November 04, 2005|Kevin Thomas | Times Staff Writer

Craig Lucas' "The Dying Gaul" begins promisingly only to lapse into an increasingly improbable and overly familiar tale about how rotten Hollywood industryites can be, as the formidable talents and skills of Patricia Clarkson, Peter Sarsgaard and Campbell Scott actually command attention longer than their material warrants. That Lucas wrote the screenplay for the landmark gay film "Longtime Companion" and that he and Scott collaborated on the distinctive "The Secret Life of Dentists" makes "The Dying Gaul" seem all the more disappointing.

Sarsgaard's aspiring screenwriter Robert is summoned to a meeting at Paramount by Scott's Jeffrey, a smooth-talking producer sufficiently impressed to offer a cool million for Robert's script, "The Dying Gaul." Highly autobiographical, with its title taken from the ancient Roman statue, it is a love story between two men, one dying from AIDS. Only months before Robert lost his lover, who was also his agent.

The year is 1995, and there is a catch: Even though Jeffrey says that Gus Van Sant has read "The Dying Gaul" and is also impressed with it, he stipulates that Robert change the dying Maurice to Maggie. Robert reflexively refuses, then thinks about his debts, his son's future and the 15 other scripts that never got made and swiftly capitulates. Jeffrey declares flatly that "Americans hate gays" and that as written "The Dying Gaul" will never, ever be made in Hollywood. While 1995 was not 2005, the year of the upcoming "Brokeback Mountain," there were certainly numerous independent companies a decade ago, including Strand Releasing, which is distributing this film, that would have been interested in Robert's script.

In any event, once Robert signs the contract he is quickly taken up by Jeffrey and his elegant, witty wife Elaine (Clarkson), a former screenwriter, who live in a sterile, ostentatious Malibu palazzo with their two small children. Jeffrey quickly reveals his bisexuality, seducing Robert, while Elaine, adopting a male persona in an online gay chat room, engages Robert in intense conversations, at once tantalizing and disturbing. Lucas adapted his film from his play, and while "The Dying Gaul" may have inspired a willing suspension of disbelief on the stage, it fails to do so on the screen. Why does it never occur to Robert that Elaine is the person sending those messages? That this defies credibility makes it all the more difficult to believe for a moment that Robert, even though grief-stricken and vulnerable, could really believe he might be receiving messages from his dead lover, or that Elaine is oblivious to Jeffrey's bisexuality.

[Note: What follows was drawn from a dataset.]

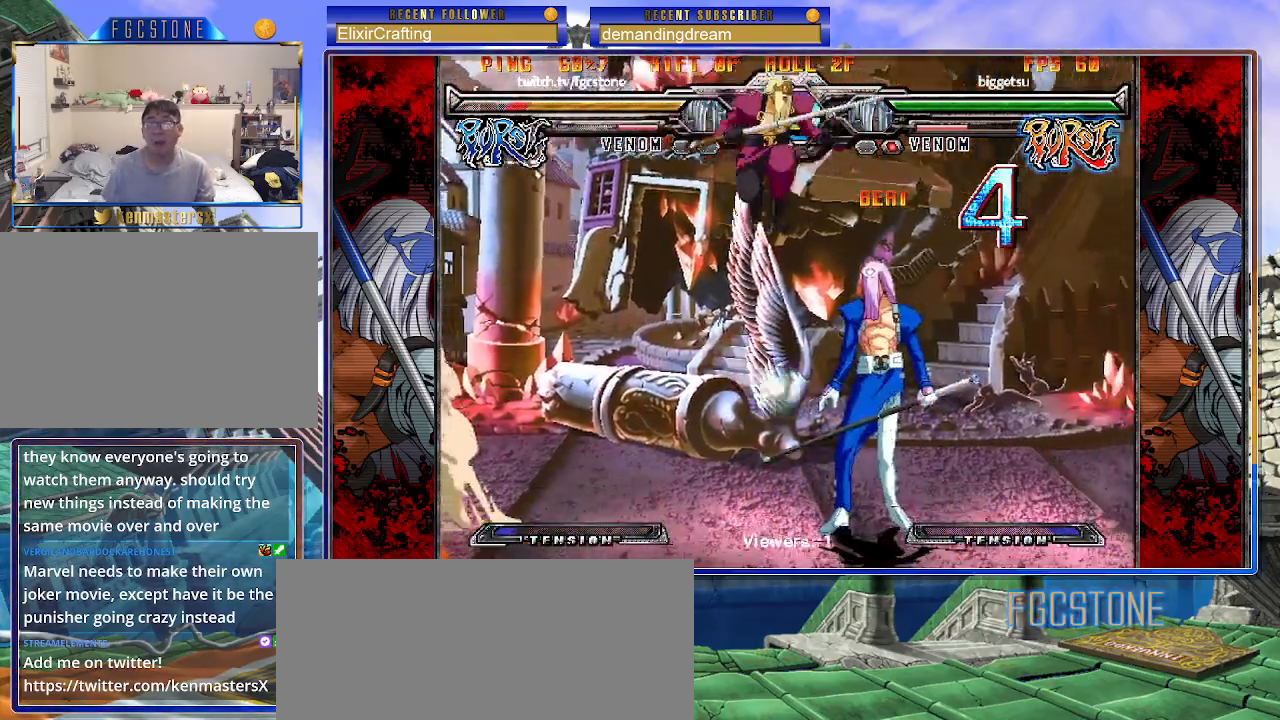
{"buttons": [], "left_stick": "right", "events": [[217, "HS", "down"], [317, "HS", "up"], [383, "HS", "down"], [500, "HS", "up"]]}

Although "The Dying Gaul" tries to evoke the pathos of Greek tragedy and the stars strive heroically, there's none of the requisite grandeur in this trio of creeps to make it worth caring what happens to them.


'The Dying Gaul'

MPAA rating: Rated R for sexual content and language

Times guidelines: Some sexuality, blunt sexual language and adult themes and situations

A Strand Releasing and Holedigger Studios presentation. Writer-director Craig Lucas; based upon his play. Producers Campbell Scott, George Van Buskirk. Cinematographer Bobby Bukowski. Editor Andy Keir. Music Steve Reich. Costumes Danny Glicker. Production designer Vincent Jefferds. Art director G. Victoria Ruskin. Set decorator Stephanie S. Ziemer. Running time: 1 hour, 45 minutes.

At selected theaters.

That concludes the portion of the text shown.